Hymn Jokes

The Priest's Theory A newly married Liam goes to the meet Father Charles. He greets the priest and says, 'Father, I need to talk to you.' The Priest asks, 'Is it a confession, my son?' Liam replies, 'No, Father. I need to clarify something.' The Priest takes Liam to his private chamber and says, 'Tell me, Liam. What is it?' Liam asks, 'Father, why do some women try to change men after marriage? My friends keep teasing me about it.' The Priest smiles and replied, 'Liam, my son; as the bride walks down the long aisle, she excitedly registers 3 stimuli: The altar, the choir and the sound of the hymn being sung. Aisle, Altar, and Hymn. She becomes mesmerized. Aisle, Altar, Hymn. Aisle, Altar, hymn. Aisle, Altar, Hymn. And finally, as she stops beside the groom, she is already saying to herself... "I'LL ALTER HIM."

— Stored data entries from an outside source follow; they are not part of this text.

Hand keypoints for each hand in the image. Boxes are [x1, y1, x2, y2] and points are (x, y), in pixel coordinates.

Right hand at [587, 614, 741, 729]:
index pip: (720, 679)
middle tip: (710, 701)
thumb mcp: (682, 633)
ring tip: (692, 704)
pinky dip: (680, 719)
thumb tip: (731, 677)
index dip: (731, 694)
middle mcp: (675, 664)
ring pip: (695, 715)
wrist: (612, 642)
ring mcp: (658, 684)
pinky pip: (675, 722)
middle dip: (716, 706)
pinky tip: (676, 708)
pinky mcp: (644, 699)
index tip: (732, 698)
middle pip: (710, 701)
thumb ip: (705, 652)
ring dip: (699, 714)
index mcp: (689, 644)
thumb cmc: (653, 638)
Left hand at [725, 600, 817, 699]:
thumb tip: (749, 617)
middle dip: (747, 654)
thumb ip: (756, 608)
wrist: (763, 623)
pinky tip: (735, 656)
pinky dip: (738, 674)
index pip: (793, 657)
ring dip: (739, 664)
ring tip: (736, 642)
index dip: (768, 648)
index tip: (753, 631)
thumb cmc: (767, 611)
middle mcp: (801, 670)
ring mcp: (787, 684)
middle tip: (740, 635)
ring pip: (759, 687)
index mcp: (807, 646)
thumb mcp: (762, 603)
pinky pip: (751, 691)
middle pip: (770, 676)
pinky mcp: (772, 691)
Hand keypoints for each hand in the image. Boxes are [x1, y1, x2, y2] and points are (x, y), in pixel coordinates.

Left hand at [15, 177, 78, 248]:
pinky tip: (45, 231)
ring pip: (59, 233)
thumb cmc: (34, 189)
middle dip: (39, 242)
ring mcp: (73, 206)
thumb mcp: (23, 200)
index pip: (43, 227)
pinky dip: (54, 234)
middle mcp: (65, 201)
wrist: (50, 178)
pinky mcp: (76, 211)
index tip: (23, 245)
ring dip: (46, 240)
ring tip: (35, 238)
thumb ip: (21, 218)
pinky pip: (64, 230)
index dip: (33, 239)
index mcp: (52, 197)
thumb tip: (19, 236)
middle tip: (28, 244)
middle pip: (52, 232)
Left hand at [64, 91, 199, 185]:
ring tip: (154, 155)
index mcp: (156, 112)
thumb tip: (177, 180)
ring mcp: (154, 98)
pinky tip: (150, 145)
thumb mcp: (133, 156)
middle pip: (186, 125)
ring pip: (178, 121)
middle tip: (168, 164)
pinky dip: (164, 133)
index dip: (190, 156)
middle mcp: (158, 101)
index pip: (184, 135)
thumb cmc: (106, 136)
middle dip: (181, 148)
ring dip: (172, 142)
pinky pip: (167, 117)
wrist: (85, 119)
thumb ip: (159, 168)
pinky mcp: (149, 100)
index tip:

Reminded of Her Youth A bored minister decided to try something a little different one Sunday morning. He said, "Today, in church, I am going to say a single word and you are going to help me preach. Whatever single word I say, I want you to sing whatever hymn comes to your mind." The pastor shouted out, "Cross!" Immediately the congregation started singing in unison "The Old Rugged Cross." The pastor hollered out, "Grace!" The congregation began to sing "Amazing Grace, how sweet the sound." The pastor said, "Power!" The congregation sang "There is Power in the Blood." The Pastor said, "S*x!" The congregation fell in total silence. Everyone was in shock. They all nervously began to look around at each other, afraid to say anything. Then all of a sudden, from the back of the church, a little old 87-year-old grandmother stood up and began to sing "Precious Memories."